*** Opening of Excerpt ***

Tbh I always assumed lesbians had better sex because its presumably mostly related to clitoral stimulation and not vaginal intercourse. Its pretty obvious when you think about it and nothing to do with women being more "emotionally connected" or even knowing where the clitoris is, what adult man doesn't know? Its just to do with the fact theres no dick involved so presumably more oral etc every time?

cordeliaflynne · 11/07/2018 13:56

Thank you FermatsTheorum for that excellent summary.

hackmum · 11/07/2018 14:25

OP, you're right, that particular para is mind-boggling. (Do we have a thread on this elsewhere? I thought I'd already commented.) The conclusion one comes to is that when Alice was a man, he had sex with men, and now she's a woman, she has sex with women. And the sex with women is better. But one could quite easily point out that if Alice had remained a man, he could still have had sex with women and it would presumably have been better than sex with men. The more you think about it, the more opaque it is. It literally (in the true meaning of the word) makes no sense.

It's a shame, because Hannah Jane Parkinson is usually a good writer. She did an excellent piece on mental illness recently. But that paragraph is nonsensical.

TheGoddessFrigg · 11/07/2018 14:55

Perhaps 'Alice' only realised that sex was about more than PIV and that women are able to orgasm until he became a woman. In which case- WTF?????

*** Close of Excerpt ***
*** Opening of Information shown ***

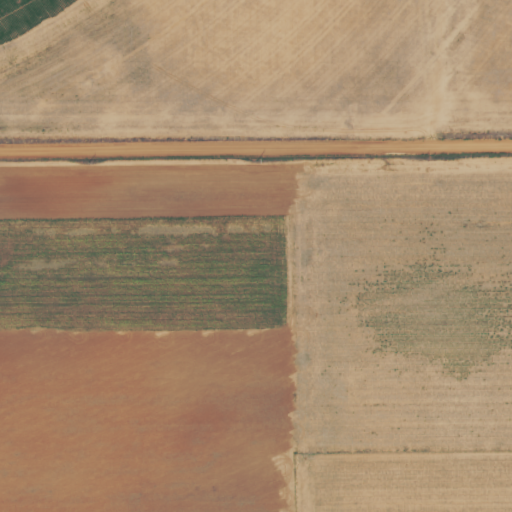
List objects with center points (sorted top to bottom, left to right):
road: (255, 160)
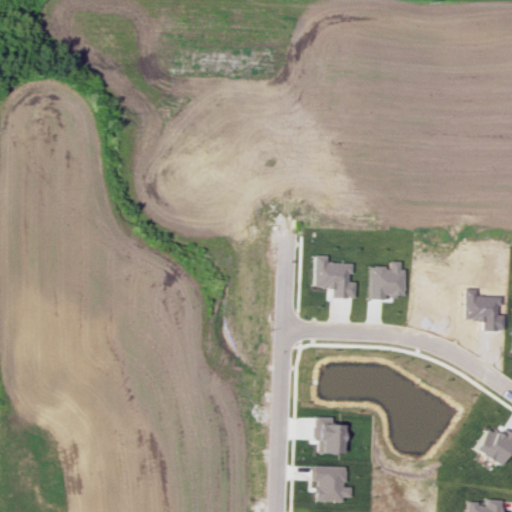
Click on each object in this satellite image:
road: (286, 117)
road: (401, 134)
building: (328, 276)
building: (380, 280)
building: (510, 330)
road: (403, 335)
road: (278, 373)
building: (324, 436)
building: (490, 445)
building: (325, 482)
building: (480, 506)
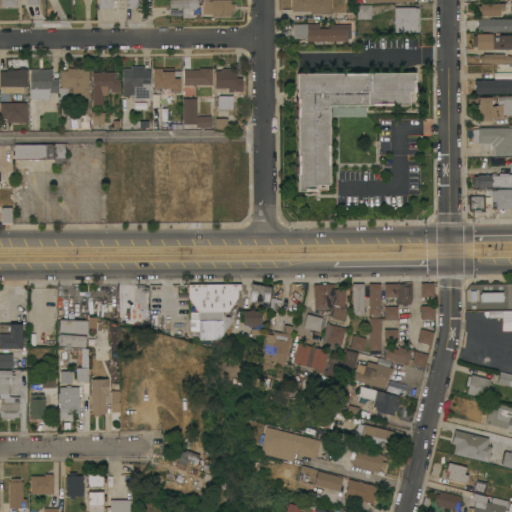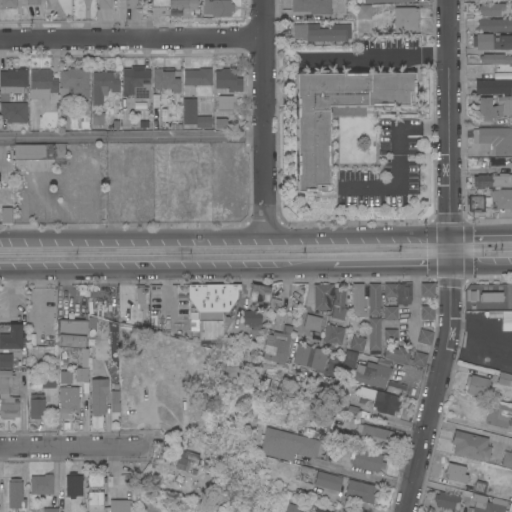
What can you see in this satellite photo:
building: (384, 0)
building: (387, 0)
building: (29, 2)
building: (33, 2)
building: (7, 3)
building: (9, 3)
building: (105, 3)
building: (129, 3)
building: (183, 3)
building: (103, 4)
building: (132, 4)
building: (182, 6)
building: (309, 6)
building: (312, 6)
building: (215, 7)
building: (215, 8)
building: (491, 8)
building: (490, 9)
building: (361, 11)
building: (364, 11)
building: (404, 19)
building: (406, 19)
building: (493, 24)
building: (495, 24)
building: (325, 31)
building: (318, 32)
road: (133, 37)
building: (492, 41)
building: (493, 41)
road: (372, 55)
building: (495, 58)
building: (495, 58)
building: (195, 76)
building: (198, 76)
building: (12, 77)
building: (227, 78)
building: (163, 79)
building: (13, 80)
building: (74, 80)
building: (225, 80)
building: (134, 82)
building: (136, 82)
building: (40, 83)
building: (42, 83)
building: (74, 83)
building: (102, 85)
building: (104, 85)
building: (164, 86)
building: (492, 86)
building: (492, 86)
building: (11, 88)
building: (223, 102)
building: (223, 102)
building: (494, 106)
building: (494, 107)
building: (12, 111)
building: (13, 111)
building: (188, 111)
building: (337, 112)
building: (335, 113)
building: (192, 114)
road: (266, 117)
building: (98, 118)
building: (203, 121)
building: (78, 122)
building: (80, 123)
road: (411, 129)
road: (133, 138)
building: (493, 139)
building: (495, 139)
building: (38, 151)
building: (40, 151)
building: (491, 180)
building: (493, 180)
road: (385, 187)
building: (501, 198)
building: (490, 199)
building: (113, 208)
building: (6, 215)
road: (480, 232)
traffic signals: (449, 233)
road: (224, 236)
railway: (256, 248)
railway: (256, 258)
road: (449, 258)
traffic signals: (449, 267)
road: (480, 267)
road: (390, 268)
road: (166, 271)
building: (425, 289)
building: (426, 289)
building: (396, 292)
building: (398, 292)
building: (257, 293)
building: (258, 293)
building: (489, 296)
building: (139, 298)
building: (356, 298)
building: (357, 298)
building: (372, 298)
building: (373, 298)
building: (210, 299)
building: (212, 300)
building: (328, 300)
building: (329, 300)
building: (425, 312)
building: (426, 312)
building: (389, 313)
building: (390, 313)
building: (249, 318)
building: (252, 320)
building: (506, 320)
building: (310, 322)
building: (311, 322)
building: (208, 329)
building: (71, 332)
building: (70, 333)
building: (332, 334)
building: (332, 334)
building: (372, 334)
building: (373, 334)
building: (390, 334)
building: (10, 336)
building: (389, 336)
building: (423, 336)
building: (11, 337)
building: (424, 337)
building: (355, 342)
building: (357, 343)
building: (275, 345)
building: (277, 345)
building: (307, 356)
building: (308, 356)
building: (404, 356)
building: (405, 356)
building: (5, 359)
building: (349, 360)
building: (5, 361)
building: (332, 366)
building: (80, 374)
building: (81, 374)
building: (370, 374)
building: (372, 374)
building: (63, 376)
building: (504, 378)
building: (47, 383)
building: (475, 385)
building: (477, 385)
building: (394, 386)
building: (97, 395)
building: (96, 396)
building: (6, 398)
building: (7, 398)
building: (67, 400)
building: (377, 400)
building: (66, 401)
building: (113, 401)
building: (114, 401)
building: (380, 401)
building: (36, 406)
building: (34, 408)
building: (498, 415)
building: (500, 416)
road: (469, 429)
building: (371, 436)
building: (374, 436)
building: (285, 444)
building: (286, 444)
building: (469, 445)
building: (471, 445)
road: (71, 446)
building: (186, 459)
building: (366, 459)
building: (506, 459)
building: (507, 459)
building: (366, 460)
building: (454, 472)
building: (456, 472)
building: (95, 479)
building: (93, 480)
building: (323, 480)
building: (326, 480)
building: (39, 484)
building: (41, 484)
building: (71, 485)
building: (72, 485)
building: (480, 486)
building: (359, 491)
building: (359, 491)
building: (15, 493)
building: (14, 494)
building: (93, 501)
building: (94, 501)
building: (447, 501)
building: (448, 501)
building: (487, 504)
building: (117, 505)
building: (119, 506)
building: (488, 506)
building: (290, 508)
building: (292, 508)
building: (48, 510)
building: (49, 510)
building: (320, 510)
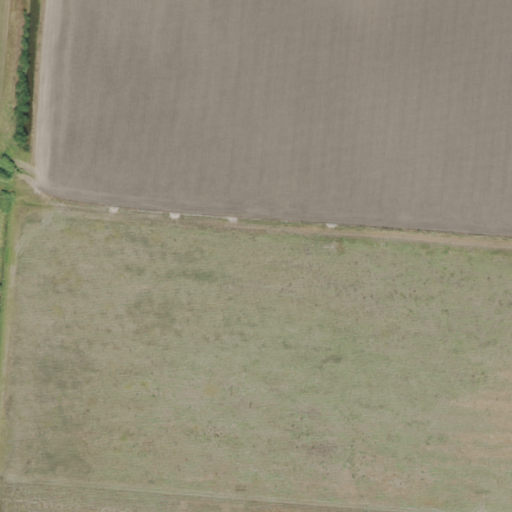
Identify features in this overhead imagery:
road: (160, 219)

*** Close of Information shown ***

▶ Required action: Write out the forum thread in full, word for word.

▶ Result of this task:
Tbh I always assumed lesbians had better sex because its presumably mostly related to clitoral stimulation and not vaginal intercourse. Its pretty obvious when you think about it and nothing to do with women being more "emotionally connected" or even knowing where the clitoris is, what adult man doesn't know? Its just to do with the fact theres no dick involved so presumably more oral etc every time?

cordeliaflynne · 11/07/2018 13:56

Thank you FermatsTheorum for that excellent summary.

hackmum · 11/07/2018 14:25

OP, you're right, that particular para is mind-boggling. (Do we have a thread on this elsewhere? I thought I'd already commented.) The conclusion one comes to is that when Alice was a man, he had sex with men, and now she's a woman, she has sex with women. And the sex with women is better. But one could quite easily point out that if Alice had remained a man, he could still have had sex with women and it would presumably have been better than sex with men. The more you think about it, the more opaque it is. It literally (in the true meaning of the word) makes no sense.

It's a shame, because Hannah Jane Parkinson is usually a good writer. She did an excellent piece on mental illness recently. But that paragraph is nonsensical.

TheGoddessFrigg · 11/07/2018 14:55

Perhaps 'Alice' only realised that sex was about more than PIV and that women are able to orgasm until he became a woman. In which case- WTF?????